Sunderbans: A number of environmental threats including that of climate change and man-animal conflict are driving villagers in Sunderbans islands towards madness and even suicide. Putting stress on the mental health of the villagers, the ill-effects of abject poverty and deprivation in the remote islands of the UNESCO World Heritage site are compounded by acute struggle against ecological hazards, experts say.
Psychiatrist Arabinda N Chowdhury, who worked with the Institute of Psychiatry in Kolkata, studied how eco-stress is affecting the mental health in Sunderbans, famed for its large mangrove forests and the Royal Bengal tiger. Findings from mental health clinics reveal that patients
reported mental problems like major depressive disorder (14.6 per cent), followed by somatoform pain disorder (14 per cent ), post traumatic stress disorder (animal attack related) and adjustment disorder.

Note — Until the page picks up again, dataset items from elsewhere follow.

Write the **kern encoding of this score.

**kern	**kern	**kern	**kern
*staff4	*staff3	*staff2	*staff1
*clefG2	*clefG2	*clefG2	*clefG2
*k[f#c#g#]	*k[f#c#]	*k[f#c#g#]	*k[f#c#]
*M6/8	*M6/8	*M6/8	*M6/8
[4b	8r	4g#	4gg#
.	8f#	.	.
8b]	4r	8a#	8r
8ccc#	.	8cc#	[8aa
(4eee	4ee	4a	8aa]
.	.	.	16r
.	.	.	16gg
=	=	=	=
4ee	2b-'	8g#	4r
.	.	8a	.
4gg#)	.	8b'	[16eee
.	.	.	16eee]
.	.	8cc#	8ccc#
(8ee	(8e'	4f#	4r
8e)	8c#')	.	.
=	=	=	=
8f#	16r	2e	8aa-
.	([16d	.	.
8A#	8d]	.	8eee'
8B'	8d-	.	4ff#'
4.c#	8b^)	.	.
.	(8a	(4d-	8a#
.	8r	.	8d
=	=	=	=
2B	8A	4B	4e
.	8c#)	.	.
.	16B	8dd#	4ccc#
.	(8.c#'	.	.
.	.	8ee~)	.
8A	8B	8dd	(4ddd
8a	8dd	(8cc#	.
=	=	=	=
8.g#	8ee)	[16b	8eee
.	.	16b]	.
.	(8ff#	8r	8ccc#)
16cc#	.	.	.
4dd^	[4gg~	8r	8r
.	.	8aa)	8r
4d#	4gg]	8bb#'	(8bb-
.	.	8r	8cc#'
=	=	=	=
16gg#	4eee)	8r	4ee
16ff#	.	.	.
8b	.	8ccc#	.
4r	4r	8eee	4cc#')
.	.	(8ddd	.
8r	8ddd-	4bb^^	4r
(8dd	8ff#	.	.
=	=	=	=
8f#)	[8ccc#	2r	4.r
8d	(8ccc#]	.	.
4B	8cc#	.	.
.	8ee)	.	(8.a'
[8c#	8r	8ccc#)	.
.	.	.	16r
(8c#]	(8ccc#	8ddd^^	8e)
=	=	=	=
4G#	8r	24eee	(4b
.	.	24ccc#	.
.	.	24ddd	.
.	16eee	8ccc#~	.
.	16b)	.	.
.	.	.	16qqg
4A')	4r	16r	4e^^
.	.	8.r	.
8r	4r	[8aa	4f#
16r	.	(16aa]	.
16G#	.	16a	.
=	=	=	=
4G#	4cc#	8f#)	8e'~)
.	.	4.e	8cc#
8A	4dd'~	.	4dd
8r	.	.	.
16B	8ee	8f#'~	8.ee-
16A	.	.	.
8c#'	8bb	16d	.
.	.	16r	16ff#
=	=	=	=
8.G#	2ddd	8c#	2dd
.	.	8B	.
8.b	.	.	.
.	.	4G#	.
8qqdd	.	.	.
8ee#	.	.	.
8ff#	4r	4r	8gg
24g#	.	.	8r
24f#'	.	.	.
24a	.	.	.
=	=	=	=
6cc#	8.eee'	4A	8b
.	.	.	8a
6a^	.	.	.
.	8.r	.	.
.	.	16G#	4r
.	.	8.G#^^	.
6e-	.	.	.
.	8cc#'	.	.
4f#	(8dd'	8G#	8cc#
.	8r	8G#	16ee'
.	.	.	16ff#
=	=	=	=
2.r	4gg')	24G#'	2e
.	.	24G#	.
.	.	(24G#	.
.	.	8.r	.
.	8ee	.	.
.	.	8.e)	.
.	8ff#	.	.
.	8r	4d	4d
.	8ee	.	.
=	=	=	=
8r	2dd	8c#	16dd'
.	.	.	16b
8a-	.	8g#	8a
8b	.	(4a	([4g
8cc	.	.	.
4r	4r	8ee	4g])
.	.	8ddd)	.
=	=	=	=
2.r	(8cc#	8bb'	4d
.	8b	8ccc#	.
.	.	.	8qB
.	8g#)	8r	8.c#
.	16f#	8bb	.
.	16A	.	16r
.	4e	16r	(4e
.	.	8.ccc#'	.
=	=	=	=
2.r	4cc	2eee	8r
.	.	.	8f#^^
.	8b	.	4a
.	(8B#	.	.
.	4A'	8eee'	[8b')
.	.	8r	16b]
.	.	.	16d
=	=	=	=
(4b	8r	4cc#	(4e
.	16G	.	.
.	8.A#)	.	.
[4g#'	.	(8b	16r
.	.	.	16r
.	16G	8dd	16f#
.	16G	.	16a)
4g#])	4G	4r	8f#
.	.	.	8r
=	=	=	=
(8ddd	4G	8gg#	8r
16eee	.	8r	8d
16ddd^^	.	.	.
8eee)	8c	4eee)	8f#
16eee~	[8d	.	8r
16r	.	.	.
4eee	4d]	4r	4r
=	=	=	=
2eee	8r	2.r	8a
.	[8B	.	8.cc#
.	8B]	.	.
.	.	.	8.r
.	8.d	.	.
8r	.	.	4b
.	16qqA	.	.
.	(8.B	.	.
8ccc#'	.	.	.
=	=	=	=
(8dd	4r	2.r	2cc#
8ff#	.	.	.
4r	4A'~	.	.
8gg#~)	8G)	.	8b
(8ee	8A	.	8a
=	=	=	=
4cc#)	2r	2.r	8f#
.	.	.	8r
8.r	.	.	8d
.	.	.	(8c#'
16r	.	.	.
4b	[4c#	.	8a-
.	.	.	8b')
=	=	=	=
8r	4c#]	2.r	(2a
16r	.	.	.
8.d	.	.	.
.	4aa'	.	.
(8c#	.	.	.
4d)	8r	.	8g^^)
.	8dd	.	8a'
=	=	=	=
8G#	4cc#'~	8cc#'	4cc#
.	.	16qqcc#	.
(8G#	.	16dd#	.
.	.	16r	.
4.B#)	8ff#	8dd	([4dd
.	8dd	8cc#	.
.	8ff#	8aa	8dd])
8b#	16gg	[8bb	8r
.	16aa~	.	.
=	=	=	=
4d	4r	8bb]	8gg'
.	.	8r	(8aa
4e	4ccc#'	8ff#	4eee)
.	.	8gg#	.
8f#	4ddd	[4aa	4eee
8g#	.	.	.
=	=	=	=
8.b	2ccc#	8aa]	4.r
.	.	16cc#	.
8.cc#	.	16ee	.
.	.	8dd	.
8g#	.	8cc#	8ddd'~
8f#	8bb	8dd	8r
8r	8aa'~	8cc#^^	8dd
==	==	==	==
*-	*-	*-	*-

Around 11.2 per cent of the cases had history of attempt to suicide, of which 55 per cent used pesticides to kill themselves. Causing loss of land, sea levels in the Sunderbans area have been rising at an alarming rate of 3.14 mm per year due to global warming. Two islands have already disappeared under water while almost all the 54 inhabited islands are reported to be shrinking due to erosion.
Climatic shocks in the form of cyclonic storms and floods breach the banks, inundate the localities, render people homeless and damage the fertility of agricultural land. Besides the salinity level in the rivers and creeks surrounding the islands has also increased in the last few
years making agriculture and fishing all the more difficult.
Prof Barun Kanjilal of The Indian Institute of Health Management Research (IIHMR) says under the given circumstances mental health problems threaten to be one of the most critical public health issues in the Sunderbans. "People here are living under continuous stress due to various environmental challenges and frequent climatic shocks like storms or cyclones. It is because of a complex set of psycho-social stress creators which are closely linked to the gripping livelihood challenges in the region and may trigger a pandemic of mental health problems," he warns.
In villages adjacent to the reserved forest areas, where communities depend on fishing and collecting forest products, people are especially unsecured against attacks from tigers, sharks and crocodiles.
Chittapriyo Sadhu, project manager of international NGO Save the Children, says women are the most vulnerable as they have to handle household chores, children and even work in the fields. A study conducted on the clinical records of patients admitted for attempted suicide to six government hospitals in the Sunderbans found that women accounted for 65 per cent of such cases.
An absence of mental health clinics in the region is aggravating the problem as people opt for 'ojhas' to ward off evil spirits whenever anyone reports falling mental health.